Когда же Бонапарт устранил эти недостатки, вооруженные силы Франции, опиравшиеся на народную мощь, прошли всю Европу, сметая на своем пути всякое сопротивление столь уверенно и надежно, что там, где им противопоставлялись одни лишь вооруженные силы старого порядка, не возникала даже тень сомнения в исходе борьбы. Но вызванная этими успехами реакция последовала еще вовремя. В Испании война сама собой сделалась народным делом. В Австрии в 1809 г. правительство впервые затратило необычайные усилия для организации резервных частей и ландвера; эти мероприятия уже приближались к цели и превосходили все считавшееся раньше в этом государстве исполнимым. В 1812 г. Россия последовала примеру Испании и Австрии; огромные размеры империи допустили использование этих мероприятий, несмотря на их запоздание, и повысили их действенность. Успех оказался блестящим. В Германии первой очнулась Пруссия, обратила войну в народное дело и, несмотря на вдвое меньшее население, полное отсутствие денег и кредита, выступила по сравнению с 1806 г. с двойными силами.

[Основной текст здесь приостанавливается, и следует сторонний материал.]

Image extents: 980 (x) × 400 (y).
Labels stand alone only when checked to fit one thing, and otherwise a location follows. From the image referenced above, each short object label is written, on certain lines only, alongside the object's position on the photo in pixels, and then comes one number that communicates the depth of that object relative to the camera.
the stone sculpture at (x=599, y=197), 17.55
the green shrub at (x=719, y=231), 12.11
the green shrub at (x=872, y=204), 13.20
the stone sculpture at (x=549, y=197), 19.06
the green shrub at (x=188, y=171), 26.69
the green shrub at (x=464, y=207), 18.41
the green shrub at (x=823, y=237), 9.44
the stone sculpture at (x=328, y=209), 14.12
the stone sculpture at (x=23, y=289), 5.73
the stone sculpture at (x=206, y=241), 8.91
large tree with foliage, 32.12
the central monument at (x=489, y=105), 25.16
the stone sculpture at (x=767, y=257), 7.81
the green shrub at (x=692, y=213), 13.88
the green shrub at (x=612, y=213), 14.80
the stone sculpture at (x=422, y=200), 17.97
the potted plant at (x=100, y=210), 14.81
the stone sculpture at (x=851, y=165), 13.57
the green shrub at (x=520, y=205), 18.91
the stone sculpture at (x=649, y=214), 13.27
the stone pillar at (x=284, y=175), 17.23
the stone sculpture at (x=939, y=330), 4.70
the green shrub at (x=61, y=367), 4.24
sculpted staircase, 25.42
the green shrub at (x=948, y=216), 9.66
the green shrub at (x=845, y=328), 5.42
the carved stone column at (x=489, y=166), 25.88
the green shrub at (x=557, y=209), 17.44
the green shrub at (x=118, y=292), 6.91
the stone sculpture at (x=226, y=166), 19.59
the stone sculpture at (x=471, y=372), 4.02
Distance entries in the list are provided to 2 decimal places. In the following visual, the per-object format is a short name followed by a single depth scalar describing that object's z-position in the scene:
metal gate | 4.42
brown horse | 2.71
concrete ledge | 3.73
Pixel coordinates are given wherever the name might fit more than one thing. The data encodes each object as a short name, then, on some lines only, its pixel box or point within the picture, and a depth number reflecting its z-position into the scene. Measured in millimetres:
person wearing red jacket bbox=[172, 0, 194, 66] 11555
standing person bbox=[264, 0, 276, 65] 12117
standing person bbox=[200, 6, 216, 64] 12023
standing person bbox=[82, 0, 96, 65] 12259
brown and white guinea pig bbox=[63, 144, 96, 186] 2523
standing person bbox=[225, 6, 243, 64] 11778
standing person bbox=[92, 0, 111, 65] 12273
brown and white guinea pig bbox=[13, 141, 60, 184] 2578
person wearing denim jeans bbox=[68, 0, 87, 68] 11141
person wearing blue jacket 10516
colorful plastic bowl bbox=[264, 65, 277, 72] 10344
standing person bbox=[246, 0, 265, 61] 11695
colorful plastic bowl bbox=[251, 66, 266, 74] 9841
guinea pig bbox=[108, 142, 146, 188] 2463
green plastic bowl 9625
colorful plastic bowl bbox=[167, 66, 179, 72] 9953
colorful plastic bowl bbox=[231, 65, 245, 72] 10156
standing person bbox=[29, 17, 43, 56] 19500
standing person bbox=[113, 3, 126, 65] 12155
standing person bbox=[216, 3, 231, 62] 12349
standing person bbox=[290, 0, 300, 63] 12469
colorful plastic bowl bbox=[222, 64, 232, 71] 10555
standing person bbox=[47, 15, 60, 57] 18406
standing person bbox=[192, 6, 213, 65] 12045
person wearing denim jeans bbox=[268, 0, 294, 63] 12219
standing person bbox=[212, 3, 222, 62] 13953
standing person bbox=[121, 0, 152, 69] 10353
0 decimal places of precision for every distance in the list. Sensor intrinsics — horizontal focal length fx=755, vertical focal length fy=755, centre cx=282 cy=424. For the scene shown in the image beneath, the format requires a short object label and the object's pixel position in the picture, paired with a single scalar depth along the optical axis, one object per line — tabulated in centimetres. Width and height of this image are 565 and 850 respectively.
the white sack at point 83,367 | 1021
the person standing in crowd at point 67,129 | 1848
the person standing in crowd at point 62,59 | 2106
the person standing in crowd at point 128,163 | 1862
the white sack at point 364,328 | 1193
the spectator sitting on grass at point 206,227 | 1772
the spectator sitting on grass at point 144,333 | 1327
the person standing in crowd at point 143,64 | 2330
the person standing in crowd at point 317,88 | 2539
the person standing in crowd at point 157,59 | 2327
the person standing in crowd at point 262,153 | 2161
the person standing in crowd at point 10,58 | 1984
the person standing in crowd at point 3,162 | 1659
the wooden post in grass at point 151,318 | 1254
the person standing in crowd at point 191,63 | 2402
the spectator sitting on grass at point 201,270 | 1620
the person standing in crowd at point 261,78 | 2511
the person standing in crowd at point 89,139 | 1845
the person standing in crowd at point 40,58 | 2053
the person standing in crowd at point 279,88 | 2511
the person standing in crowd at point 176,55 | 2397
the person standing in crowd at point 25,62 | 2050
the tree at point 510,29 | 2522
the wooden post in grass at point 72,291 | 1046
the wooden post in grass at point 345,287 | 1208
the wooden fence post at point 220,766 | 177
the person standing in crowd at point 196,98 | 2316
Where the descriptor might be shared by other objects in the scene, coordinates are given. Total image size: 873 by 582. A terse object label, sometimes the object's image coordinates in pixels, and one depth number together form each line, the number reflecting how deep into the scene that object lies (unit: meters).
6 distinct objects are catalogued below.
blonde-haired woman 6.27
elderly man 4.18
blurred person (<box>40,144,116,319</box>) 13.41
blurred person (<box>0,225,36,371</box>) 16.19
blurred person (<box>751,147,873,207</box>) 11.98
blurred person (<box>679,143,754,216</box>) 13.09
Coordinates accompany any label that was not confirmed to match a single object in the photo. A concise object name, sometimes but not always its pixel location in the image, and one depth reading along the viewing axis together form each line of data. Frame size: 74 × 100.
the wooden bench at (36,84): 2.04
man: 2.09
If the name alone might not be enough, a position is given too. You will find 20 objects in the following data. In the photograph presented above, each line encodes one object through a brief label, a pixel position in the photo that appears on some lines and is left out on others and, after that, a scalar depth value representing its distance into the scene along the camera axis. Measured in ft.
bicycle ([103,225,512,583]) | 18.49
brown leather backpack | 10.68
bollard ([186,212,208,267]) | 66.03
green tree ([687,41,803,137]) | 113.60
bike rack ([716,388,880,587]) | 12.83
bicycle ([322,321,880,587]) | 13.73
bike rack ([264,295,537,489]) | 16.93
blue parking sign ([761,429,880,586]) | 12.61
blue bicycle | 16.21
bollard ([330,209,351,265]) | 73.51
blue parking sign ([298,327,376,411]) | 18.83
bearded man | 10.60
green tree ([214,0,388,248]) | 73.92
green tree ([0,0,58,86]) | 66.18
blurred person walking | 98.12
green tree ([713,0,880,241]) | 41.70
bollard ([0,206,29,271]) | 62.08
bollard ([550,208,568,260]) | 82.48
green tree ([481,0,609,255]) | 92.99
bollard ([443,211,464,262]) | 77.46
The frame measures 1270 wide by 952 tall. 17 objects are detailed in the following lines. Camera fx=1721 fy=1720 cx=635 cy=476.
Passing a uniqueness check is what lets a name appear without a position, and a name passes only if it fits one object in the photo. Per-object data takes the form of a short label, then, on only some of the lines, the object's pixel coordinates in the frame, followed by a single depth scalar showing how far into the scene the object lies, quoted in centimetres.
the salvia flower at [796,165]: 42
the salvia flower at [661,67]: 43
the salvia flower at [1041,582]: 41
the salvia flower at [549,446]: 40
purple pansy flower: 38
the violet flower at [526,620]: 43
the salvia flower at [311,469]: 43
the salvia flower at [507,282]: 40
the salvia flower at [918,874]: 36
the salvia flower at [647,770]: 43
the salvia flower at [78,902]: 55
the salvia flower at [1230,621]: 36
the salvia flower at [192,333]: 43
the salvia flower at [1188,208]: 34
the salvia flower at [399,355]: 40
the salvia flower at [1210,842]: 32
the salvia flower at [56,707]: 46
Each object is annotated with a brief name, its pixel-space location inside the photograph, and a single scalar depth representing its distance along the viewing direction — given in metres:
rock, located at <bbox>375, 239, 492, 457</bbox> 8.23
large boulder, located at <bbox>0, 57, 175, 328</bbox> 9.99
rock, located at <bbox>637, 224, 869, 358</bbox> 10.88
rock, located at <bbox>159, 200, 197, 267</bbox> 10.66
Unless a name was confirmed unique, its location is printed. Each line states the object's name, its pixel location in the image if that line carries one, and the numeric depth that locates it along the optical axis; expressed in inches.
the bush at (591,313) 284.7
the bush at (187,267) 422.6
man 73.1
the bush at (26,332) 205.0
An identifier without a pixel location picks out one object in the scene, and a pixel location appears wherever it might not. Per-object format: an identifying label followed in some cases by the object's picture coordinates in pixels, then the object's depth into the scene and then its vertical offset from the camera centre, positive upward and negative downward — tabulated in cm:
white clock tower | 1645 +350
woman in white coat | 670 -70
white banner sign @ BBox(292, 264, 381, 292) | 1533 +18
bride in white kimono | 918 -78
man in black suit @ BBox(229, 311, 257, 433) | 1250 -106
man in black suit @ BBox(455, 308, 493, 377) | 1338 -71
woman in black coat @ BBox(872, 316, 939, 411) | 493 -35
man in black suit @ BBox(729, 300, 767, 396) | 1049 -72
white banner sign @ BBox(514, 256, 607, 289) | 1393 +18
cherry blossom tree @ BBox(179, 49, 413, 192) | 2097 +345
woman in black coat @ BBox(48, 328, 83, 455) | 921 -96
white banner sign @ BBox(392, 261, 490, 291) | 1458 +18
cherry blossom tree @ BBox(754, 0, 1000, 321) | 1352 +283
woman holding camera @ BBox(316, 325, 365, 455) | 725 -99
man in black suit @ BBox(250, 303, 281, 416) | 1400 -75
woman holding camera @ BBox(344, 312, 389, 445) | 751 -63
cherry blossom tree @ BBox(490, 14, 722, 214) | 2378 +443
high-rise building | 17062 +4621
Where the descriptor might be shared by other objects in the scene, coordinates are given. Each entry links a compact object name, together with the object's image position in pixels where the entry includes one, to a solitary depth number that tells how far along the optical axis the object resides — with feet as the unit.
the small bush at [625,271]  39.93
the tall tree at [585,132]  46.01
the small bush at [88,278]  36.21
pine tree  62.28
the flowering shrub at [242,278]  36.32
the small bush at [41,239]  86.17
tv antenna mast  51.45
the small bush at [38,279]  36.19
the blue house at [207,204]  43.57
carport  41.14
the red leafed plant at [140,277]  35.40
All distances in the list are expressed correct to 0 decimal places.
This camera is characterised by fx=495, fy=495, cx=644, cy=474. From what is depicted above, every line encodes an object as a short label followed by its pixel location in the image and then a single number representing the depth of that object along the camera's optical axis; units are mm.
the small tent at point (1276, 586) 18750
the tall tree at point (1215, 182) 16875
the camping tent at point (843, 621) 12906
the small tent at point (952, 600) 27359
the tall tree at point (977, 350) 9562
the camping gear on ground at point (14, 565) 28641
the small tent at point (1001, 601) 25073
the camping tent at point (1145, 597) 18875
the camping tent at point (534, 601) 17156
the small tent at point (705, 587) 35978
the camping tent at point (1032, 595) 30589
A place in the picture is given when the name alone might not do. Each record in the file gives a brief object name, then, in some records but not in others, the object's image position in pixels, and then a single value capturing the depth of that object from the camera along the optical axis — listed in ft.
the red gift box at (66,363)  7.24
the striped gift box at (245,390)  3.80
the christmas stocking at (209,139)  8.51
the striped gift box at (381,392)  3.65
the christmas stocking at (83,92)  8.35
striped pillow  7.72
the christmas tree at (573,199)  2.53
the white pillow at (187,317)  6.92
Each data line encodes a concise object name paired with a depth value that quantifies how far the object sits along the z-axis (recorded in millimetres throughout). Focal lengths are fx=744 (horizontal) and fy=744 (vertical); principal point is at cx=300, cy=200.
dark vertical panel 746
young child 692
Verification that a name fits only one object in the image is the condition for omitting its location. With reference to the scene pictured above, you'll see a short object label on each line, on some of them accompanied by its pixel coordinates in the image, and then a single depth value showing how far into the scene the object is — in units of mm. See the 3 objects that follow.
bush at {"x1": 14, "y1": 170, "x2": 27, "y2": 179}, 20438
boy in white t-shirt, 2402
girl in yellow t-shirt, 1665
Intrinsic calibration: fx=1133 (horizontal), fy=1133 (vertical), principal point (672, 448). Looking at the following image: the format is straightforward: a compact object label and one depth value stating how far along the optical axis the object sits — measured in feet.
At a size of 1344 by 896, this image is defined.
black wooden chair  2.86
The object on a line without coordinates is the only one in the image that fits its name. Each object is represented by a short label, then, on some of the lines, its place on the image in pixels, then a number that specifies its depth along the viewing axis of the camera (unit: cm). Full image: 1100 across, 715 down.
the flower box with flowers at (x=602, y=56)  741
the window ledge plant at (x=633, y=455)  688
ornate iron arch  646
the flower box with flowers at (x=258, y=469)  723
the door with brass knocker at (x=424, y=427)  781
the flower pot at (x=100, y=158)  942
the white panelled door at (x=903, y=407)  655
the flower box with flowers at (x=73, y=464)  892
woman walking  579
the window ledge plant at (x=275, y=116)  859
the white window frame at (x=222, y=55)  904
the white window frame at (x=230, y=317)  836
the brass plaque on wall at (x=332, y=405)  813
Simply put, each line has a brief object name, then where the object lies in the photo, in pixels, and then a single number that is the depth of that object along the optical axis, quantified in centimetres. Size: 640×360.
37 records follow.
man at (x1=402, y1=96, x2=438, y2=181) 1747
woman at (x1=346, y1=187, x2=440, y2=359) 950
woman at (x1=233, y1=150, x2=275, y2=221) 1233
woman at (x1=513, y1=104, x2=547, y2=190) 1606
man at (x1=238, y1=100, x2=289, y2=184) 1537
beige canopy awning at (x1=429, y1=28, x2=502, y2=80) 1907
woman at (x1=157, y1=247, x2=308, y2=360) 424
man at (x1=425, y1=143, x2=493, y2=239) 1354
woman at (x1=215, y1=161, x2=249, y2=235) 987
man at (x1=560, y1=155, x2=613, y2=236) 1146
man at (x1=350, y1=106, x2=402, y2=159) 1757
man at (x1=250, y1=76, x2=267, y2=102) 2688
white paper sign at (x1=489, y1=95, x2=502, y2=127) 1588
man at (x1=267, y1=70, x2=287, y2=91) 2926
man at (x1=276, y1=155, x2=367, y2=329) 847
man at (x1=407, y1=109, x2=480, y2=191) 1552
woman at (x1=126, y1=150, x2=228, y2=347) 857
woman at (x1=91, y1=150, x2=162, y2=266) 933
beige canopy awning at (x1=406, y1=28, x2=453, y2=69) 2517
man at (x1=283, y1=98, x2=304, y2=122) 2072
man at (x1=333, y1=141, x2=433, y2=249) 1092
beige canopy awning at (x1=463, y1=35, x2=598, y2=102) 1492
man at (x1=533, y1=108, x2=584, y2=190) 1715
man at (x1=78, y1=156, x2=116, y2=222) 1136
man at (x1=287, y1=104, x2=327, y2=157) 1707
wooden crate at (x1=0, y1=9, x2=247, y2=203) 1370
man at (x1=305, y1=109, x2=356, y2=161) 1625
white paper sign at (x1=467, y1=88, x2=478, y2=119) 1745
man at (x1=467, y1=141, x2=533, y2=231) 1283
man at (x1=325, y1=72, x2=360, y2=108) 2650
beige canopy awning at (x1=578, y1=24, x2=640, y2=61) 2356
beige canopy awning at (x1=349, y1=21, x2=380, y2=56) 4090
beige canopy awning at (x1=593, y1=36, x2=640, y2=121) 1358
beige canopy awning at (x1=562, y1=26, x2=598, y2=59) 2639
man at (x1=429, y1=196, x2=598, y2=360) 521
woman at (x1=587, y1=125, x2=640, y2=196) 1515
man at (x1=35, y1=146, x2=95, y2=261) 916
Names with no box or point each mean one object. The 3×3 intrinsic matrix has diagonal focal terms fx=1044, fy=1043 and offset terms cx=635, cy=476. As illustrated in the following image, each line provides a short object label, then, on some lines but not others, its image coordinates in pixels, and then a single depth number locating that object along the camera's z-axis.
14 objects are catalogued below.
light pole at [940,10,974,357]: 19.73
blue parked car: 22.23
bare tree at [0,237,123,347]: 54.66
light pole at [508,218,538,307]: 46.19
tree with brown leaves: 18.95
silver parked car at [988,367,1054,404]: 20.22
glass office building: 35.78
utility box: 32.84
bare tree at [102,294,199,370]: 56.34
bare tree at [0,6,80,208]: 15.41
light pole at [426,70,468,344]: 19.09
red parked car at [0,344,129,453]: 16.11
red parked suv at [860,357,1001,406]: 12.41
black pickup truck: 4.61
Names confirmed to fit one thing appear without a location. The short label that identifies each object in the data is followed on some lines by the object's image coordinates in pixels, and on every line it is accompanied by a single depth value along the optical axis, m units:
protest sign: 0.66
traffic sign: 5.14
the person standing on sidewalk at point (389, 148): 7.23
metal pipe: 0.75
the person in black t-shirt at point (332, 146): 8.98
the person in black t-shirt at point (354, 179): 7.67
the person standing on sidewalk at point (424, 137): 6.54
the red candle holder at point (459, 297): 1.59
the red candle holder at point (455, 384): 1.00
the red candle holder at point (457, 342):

Остальная Германия с большим или меньшим опозданием последовала примеру Пруссии, и Австрия, напрягая, правда, свои усилия слабее, чем в 1809 г., все же выступила с очень крупными силами. В 1813 и 1814 гг. Германия и Россия совместно выставили против Франции около полумиллиона человек, считая все действующие войска и пополнение потерь в течение двух кампаний.